• Work instructions:
If a line in the records contains the word "Introduction", count it; state the resulting number and nothing more.

• Excerpts from a dataset:
════
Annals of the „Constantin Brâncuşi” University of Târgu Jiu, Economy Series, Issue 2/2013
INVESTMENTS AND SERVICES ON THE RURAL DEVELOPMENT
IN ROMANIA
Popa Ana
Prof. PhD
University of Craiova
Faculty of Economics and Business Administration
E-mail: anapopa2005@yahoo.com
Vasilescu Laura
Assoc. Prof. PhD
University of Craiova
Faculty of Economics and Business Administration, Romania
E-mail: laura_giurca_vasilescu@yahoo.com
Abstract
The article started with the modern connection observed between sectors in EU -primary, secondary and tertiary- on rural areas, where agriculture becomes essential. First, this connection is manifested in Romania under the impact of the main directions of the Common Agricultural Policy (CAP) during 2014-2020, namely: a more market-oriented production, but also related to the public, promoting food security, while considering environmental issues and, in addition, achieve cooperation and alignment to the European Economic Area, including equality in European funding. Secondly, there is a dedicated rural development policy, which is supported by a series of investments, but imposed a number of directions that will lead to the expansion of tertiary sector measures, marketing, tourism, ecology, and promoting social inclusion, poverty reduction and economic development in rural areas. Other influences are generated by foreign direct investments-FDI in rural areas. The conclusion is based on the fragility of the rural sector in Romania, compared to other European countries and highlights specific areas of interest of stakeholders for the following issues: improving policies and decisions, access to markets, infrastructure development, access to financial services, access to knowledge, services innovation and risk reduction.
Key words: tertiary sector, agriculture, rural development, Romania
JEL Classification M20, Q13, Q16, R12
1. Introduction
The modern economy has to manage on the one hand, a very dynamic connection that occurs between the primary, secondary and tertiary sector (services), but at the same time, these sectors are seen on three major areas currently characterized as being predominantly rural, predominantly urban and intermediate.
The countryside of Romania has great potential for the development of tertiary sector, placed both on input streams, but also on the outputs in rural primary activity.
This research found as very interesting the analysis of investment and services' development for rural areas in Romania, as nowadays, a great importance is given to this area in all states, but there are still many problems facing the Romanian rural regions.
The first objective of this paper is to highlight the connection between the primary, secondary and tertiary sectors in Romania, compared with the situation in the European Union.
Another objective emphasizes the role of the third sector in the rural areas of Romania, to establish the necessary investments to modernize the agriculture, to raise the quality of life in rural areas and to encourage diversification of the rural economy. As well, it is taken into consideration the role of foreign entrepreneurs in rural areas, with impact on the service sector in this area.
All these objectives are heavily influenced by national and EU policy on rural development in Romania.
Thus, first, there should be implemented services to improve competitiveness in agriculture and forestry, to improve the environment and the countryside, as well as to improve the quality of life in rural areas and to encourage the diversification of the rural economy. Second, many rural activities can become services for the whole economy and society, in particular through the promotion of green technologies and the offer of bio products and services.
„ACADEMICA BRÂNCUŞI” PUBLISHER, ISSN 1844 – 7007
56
════
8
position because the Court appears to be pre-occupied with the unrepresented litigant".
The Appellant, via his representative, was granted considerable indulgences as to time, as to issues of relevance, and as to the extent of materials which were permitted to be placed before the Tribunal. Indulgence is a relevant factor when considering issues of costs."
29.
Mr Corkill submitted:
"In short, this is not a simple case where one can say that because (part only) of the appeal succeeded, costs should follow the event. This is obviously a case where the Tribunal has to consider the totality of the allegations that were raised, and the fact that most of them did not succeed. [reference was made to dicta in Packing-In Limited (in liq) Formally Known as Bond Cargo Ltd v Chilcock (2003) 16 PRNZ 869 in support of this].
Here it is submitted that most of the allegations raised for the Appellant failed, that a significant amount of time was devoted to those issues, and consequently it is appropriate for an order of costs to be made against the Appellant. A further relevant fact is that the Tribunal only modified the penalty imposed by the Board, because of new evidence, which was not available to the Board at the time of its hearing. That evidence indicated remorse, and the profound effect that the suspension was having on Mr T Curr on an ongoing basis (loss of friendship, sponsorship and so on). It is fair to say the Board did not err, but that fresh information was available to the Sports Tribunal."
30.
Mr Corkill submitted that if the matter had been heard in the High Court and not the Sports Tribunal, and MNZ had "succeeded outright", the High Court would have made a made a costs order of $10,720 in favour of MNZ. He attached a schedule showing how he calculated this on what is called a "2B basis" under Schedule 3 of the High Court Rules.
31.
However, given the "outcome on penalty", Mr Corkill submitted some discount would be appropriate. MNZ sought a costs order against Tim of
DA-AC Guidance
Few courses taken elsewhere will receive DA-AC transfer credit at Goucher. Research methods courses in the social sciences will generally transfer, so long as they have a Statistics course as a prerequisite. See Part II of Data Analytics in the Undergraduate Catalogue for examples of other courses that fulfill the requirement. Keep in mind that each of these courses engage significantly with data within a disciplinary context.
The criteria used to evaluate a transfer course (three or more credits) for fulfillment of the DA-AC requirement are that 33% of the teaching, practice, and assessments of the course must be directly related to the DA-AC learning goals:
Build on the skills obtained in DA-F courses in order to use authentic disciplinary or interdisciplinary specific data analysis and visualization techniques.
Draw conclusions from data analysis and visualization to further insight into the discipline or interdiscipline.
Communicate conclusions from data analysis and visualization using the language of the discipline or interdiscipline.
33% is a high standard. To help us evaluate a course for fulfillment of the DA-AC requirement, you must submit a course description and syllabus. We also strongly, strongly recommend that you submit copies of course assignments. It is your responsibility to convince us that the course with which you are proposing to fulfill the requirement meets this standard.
════
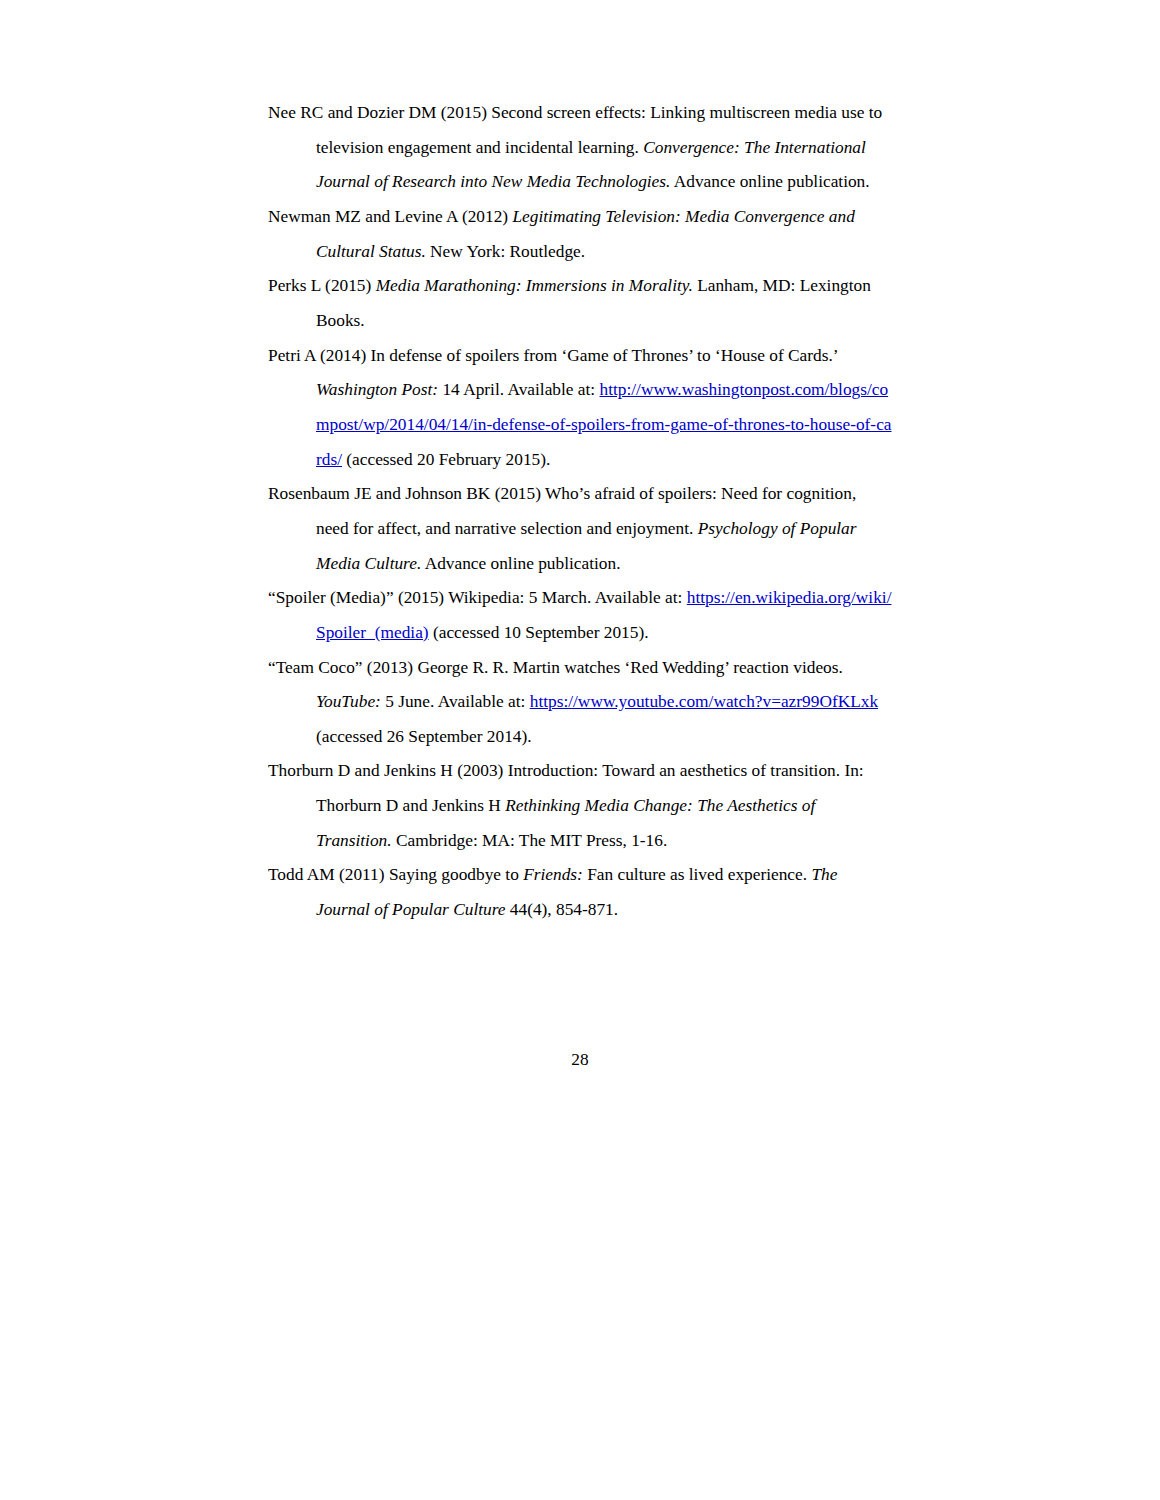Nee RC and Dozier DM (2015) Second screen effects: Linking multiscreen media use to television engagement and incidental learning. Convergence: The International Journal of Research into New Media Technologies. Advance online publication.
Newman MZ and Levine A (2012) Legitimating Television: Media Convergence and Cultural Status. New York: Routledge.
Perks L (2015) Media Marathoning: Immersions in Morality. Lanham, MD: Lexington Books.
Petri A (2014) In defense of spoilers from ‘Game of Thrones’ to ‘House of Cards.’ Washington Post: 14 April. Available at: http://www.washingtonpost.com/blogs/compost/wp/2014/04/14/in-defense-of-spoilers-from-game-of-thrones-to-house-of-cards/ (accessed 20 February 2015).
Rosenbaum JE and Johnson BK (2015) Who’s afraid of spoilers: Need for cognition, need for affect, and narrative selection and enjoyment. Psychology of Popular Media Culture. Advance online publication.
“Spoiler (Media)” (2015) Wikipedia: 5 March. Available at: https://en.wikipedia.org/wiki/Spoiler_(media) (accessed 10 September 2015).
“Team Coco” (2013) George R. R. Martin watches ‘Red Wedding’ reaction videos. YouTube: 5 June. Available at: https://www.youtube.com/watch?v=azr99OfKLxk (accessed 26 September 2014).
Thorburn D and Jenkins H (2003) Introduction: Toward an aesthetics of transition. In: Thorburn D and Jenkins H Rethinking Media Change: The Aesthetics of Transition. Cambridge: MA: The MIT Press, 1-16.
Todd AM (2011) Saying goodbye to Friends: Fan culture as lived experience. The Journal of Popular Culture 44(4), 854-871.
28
════
• Output:
2